スリー「……病気で死んだって言ってなかったか?」


 冷静さを装って尋ねた。


ツー「あれは嘘。病気は治ったの……いえ、”治してしまった”の」


 含みのある言い方だった。


 ギュッ。


 ツーの握りしめる力が増した。


ツー「……回復魔法を勉強したの。お父さんの病気を治すために」


ツー「時間のほとんどを勉強に費やして……。

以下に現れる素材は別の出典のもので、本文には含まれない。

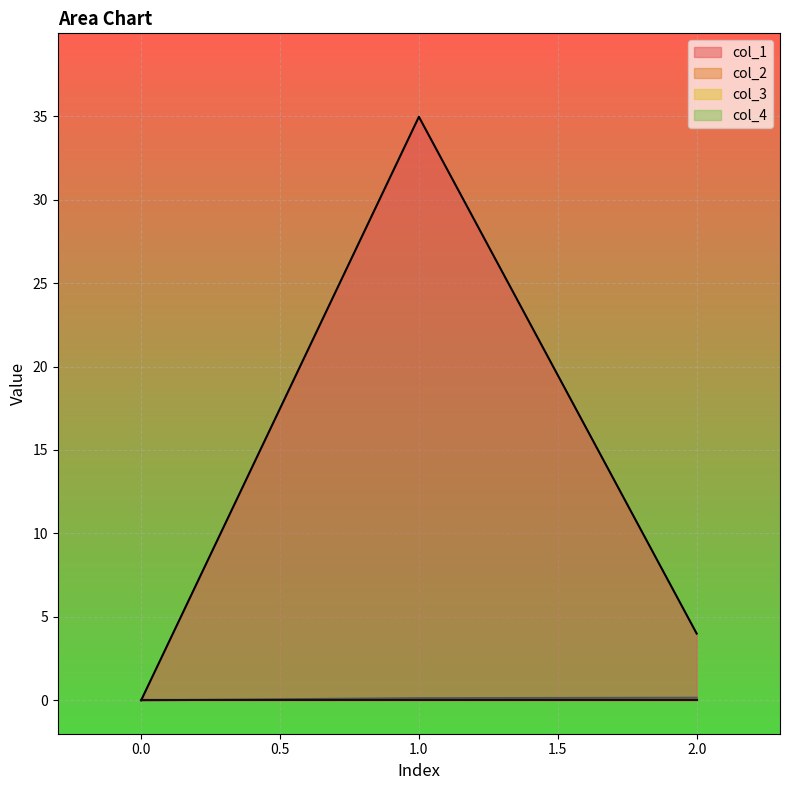

What is the difference between the maximum and minimum values in the col_1 series?

35.0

お父さんの看病はワンに任せっきりにした」


ツー「私は薄情な娘……だった……」


 泣き出したツーが俺の胸に顔を埋める。


スリー(病気を治そうとしているのだから、薄情なんてことはないと思うが……)


 どうやら、ツーはそのせいで、父親と一緒にいる時間をさけなかった後悔しているようだった


ツー「回復魔法の勉強が行き詰まって……私は”ズル”をした」


ツー「私は”黒魔術”――”悪魔”に頼ってしまった」


 悪魔……


スリー「悪魔が……お父さんを殺したのか?」


ツー「……違うわ」


 ツーが首を振った。


ツー「悪魔はお父さんを治して――『異常を正常に戻しただけだ』。そう言って、大した対価も取らずに帰って行ったわ」


ツー「私は喜んだ。お父さんも、ワンも、喜んでくれた。……日常が帰ってくると思った。でも……」


 オエッ。


 ツーが吐いた。

 思い出したくない”記憶”なのだろう。